Exercise passage
Michael Coveney investigates why sound in theatres has not been up to scratch of late

"After film, television and ear-music, people expect a different quality of sound."
"After film, television and ear-music, people expect a different quality of sound."
© Rusty Sheriff/Flickr

One of the un-lauded aspects of the magnificent revival of Ma Rainey's Black Bottom at the National is the sound design by Paul Arditti which matches, seamlessly, the "playing" of the onstage blues and jazz quartet with a backing track. But this technical miracle struck me as an exception to the norm these days.

Towards the end of last year I grumbled about micro-phoned actors in straight plays (Waste at the National, the Chichester Chekhovs), the membrane of artificial noise you get in many musicals – not just me, but Matthew Parris, a Times columnist, went public on the grating loudness of Guys and Dolls at the Savoy – and the lack of pure acoustic sound germane to opera and tiny fringe spaces.

Extracted material
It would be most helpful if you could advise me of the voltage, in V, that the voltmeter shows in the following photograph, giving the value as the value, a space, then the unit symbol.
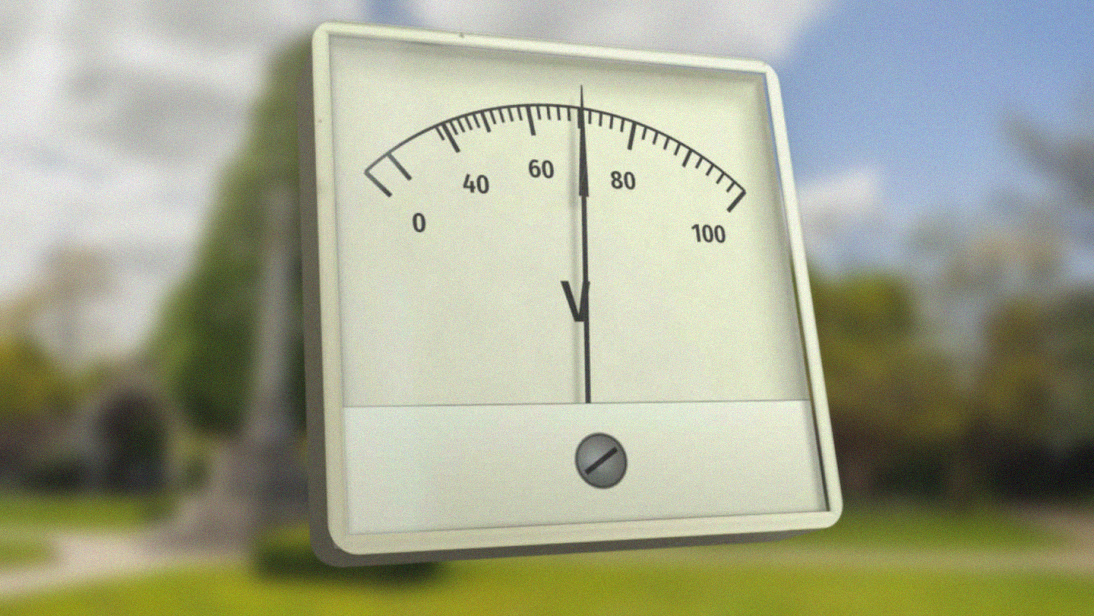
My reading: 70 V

==

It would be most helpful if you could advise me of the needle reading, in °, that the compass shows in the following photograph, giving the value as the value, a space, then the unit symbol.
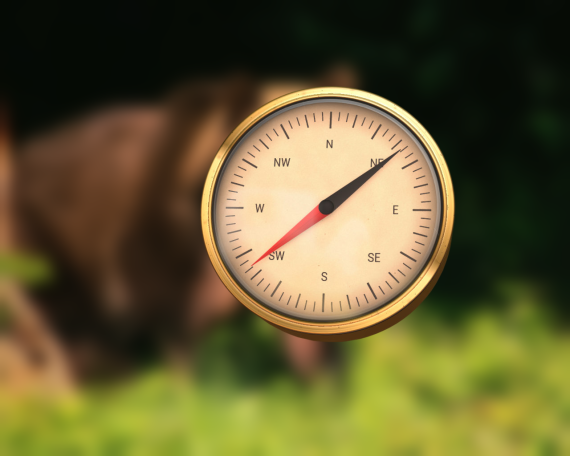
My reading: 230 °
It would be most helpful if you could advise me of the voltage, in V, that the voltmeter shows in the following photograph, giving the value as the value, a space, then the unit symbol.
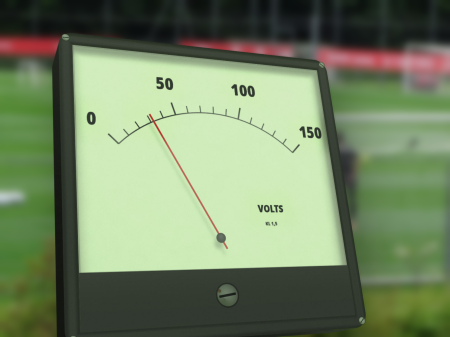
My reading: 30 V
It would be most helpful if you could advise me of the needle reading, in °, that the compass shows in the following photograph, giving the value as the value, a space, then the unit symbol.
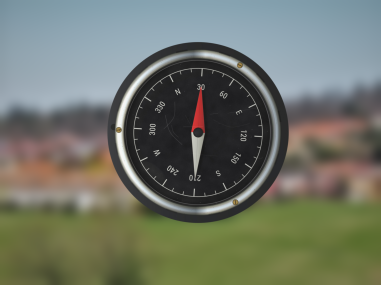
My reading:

Required tasks
[1] In the article on theatre sound, who did the sound design for the revival of Ma Rainey's Black Bottom at the National?
[2] Continue the article on theatre sound from where it stops.

Responses to the exercise
[1] Paul Arditti

[2]
Voicing the virtues of the voice led to immediate sonic feedback from two of our leading sound designers, Paul Groothuis (Guys and Dolls and those Chekhovs, this week's Rabbit Hole at Hampstead, more or less in-house at the National between 1984 and 2001) and John Leonard (Waste, Hand To God in the West End this week and recipient of a distinguished career award soon at the US wing of the Institute of Theatre Technology).

The sound budget for Disney’s upcoming Aladdin in the West End is £1.8m

Before I faced the music (amplified) with these titans, I popped into the north London HQ of Autograph, one of several sound specialist firms in the UK, co-founded in 1972 by Andrew Bruce and listened up to managing director Terry Jardine. Bruce, he says, along with Martin Levan, was the first credited sound designer on musicals such as Cats, Starlight Express, Les Misérables and Phantom.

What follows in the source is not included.